Bed Bath & Beyond Inc. shares sank 21% in early Wednesday trading after it announced not only disappointing fiscal first-quarter results, but also the ouster of its chief executive, Mark Tritton.
“After thorough consideration, the Board determined that it was time for a change in leadership,” said Harriet Edelman, independent chair of the home goods retailer’s board.
“Today’s actions address company performance, the macroeconomic conditions under which we are operating, and the expectations of the Board on behalf of shareholders. We are committed to addressing the urgent issues that have been impacting sales, profitability, and cash flow generation.”
Sue Gove, an independent director on the board since May 2019 and 30-year retail industry vet, will serve as interim CEO.
Bed Bath & Beyond continues to assess options for its BuyBuy Baby business and is focused on ways to improve the banner’s execution in the near term.
In addition to the CEO change, Mara Sirhal, most recently senior vice president and general manager for the Harmon brand, has been named chief merchandising officer. She replaces Joe Hartsig, who is leaving the company.
For the first quarter, Bed Bath & Beyond posted a net loss of $357.7 million, or $4.49 per share, after a loss of $50.9 million, or 48 cents per share, last year. Adjusted losses per share of $2.83 was wider than the FactSet consensus for a loss of $1.39.

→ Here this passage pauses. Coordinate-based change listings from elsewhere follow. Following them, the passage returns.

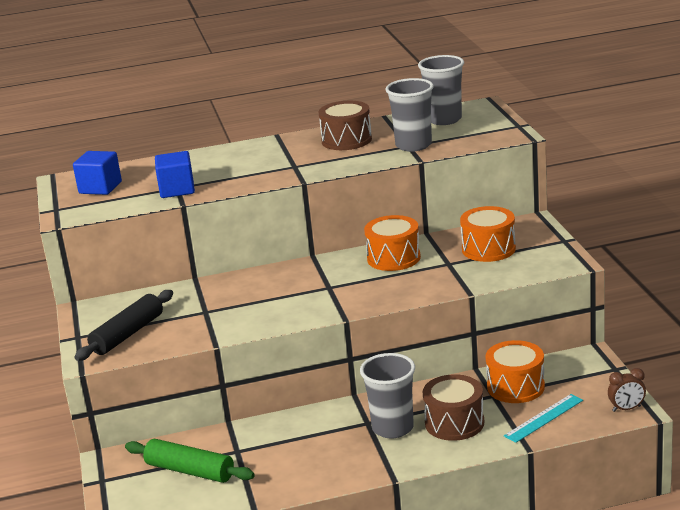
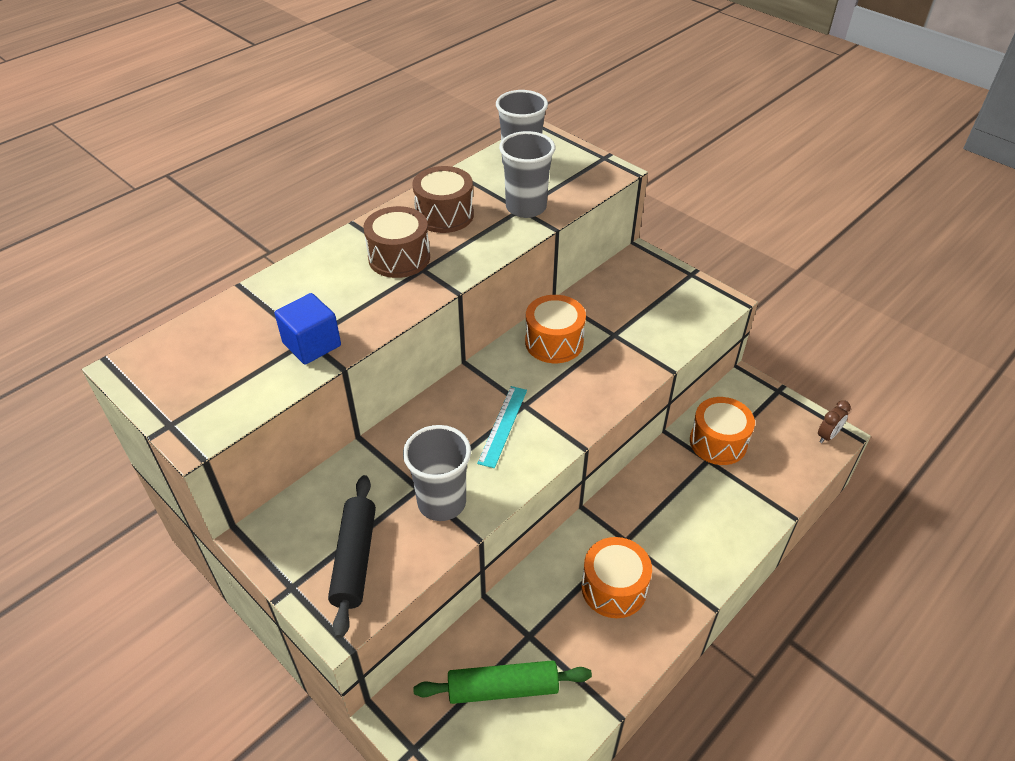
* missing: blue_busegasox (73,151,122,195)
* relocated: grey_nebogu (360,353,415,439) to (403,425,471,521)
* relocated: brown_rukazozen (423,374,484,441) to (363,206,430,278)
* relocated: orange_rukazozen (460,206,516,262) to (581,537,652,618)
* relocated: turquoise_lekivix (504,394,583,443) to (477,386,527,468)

Sales of $1.463 billion were down from $1.954 billion and missed the FactSet consensus for $1.513 billion. Comparable sales dropped 23%, deeper than the FactSet consensus for a 20.1% decline.
“In the quarter there was an acute shift in customer sentiment and, since then, pressures have materially escalated. This includes steep inflation and fluctuations in purchasing patterns, leading to significant dislocation in our sales and inventory that we will be working to actively resolve,” Gove said in an earnings release statement.
The company expects comparable sales to recover in the second half of fiscal 2022.